Print the stretch of the blog post on Christian dating from "November 25, 2008" through "their girlfriend goodbye." word for word.

Source document:
▬▬▬▬▬▬

November 25, 2008 | 4:27 pm
Posted by Brad A. Greenberg
When I was graduating high school and entering college, there was a book by Joshua Harris that was gaining traction among evangelical Christians. It was called “I Kissed Dating Goodbye,” and what it meant for a few of my friends was kissing their girlfriend goodbye.
To be fair to Harris, the book’s focus was on growing closer to God by giving up dating—a cause the Apostle Paul, and this lowlier apostle, would support. But the book convinced a good many Christian women I knew—for some reason, never men—that they really shouldn’t date. Period. Instead, they should meet someone and if that someone seemed special, they should court; if the courtship survived, then they should get married. Placing purity at a premium, the model overemphasized precaution as a means of avoiding temptation.
I’ve been out of the dating game for quite a few years now, so I’m not privy to today’s M.O. Several of my friends have met their match online, which would have been unthinkable when I was single. And it appears a few companies, according to an email I received from dating-service BluePont, are hooking Christians up via text messaging:
Most Christians truly believe that God orchestrates our love stories. That might sound romantic but it’s true. At the same time, for many Christians, meeting that special someone in the “typical” places like church groups and events hasn’t worked—whether because they’ve been there, done that, or they simply don’t have the time. And most Christians are not going to be looking for their soulmate in secular places like bars and clubs!

▬▬▬▬▬▬

Study material:
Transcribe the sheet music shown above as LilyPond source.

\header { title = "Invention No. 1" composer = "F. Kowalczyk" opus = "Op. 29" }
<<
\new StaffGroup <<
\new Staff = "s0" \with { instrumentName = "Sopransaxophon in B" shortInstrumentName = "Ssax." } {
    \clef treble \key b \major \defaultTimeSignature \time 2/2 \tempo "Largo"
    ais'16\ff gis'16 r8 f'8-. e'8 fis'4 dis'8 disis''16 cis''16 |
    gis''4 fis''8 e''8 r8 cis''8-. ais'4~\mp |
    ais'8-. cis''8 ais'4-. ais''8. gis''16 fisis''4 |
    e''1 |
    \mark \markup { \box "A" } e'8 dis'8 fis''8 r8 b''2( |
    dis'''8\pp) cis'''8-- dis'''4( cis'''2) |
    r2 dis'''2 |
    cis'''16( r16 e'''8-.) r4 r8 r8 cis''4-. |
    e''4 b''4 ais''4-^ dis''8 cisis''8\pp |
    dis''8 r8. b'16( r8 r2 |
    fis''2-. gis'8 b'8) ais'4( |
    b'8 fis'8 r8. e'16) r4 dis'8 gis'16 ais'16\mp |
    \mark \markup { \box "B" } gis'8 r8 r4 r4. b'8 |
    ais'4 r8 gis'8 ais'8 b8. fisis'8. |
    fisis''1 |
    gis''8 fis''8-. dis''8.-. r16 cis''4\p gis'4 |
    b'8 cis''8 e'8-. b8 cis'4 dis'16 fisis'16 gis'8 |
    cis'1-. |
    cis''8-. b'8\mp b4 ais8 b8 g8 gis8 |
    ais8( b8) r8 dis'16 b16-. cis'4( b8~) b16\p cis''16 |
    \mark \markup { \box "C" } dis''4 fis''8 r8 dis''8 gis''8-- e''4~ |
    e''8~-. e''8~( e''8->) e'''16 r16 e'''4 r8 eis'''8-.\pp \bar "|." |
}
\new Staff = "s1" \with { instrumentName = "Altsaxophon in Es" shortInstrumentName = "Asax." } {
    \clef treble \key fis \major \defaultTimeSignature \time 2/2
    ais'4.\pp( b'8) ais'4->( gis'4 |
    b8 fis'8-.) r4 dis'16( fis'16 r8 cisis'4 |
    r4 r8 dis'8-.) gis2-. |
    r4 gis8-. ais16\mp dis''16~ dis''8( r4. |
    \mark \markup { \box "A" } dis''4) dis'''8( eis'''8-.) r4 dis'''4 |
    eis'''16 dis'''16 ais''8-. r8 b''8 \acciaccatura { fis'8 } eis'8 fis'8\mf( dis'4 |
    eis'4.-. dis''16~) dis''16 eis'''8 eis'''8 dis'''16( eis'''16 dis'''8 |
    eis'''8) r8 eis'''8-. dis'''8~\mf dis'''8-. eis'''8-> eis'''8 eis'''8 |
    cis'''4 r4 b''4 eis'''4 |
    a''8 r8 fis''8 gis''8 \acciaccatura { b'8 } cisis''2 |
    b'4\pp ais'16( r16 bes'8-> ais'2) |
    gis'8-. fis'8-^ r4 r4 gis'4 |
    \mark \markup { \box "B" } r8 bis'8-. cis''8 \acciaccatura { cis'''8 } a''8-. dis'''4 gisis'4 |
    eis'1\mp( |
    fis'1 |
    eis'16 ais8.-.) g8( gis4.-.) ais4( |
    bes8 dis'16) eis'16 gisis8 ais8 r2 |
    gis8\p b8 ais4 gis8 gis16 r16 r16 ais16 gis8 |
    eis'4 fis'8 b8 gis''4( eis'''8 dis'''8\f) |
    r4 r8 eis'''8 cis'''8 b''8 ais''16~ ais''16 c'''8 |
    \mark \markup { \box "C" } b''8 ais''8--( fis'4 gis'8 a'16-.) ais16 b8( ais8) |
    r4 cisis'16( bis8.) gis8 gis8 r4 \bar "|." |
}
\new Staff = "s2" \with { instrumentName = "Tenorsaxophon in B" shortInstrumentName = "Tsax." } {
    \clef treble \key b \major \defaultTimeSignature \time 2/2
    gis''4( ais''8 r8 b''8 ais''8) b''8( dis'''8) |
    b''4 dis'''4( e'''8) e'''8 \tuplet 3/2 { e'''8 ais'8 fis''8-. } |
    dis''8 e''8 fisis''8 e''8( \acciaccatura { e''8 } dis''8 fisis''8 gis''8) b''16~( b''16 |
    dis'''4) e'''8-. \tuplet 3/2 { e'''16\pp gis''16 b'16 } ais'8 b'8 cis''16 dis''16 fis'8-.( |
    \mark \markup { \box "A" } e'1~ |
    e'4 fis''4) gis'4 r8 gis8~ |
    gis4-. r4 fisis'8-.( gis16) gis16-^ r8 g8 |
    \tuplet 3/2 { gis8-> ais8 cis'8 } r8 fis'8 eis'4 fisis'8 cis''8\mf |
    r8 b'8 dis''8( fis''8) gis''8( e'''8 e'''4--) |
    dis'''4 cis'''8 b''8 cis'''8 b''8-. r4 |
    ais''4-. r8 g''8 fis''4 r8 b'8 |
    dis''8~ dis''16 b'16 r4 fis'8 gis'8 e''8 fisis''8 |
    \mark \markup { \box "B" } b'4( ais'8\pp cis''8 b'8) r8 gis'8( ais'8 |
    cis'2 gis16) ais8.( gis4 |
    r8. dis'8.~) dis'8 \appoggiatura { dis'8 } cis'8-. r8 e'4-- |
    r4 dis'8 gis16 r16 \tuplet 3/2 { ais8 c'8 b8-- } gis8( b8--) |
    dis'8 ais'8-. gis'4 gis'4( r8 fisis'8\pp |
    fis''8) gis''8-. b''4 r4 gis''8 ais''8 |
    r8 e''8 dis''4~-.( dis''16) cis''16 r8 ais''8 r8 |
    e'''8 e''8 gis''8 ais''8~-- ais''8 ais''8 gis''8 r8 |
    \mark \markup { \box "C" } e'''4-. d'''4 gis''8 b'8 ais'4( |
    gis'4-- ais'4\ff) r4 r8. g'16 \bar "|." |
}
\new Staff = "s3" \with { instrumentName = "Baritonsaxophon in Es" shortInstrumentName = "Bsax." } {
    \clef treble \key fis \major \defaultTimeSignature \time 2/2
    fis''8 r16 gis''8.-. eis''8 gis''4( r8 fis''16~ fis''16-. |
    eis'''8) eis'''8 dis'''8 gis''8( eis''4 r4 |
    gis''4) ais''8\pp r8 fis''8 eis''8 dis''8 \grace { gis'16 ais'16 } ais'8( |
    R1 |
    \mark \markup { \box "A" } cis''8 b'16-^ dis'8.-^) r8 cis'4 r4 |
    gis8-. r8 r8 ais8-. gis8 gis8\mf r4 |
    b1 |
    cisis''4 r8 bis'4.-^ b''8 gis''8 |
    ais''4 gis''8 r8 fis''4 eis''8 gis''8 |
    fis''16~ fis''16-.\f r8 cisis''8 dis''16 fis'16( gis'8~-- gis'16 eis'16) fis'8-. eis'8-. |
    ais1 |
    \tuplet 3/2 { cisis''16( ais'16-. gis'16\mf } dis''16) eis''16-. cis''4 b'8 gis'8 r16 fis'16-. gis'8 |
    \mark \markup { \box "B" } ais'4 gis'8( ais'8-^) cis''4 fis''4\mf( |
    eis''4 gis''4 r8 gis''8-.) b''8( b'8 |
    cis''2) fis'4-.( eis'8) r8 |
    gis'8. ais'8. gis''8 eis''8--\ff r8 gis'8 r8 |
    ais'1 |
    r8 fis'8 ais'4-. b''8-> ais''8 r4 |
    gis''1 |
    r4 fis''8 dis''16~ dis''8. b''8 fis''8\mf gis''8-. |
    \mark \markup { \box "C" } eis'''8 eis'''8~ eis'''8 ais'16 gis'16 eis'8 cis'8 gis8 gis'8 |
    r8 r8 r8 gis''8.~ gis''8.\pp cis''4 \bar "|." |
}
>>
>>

▬▬▬▬▬▬

Completed task:
November 25, 2008 | 4:27 pm
Posted by Brad A. Greenberg
When I was graduating high school and entering college, there was a book by Joshua Harris that was gaining traction among evangelical Christians. It was called “I Kissed Dating Goodbye,” and what it meant for a few of my friends was kissing their girlfriend goodbye.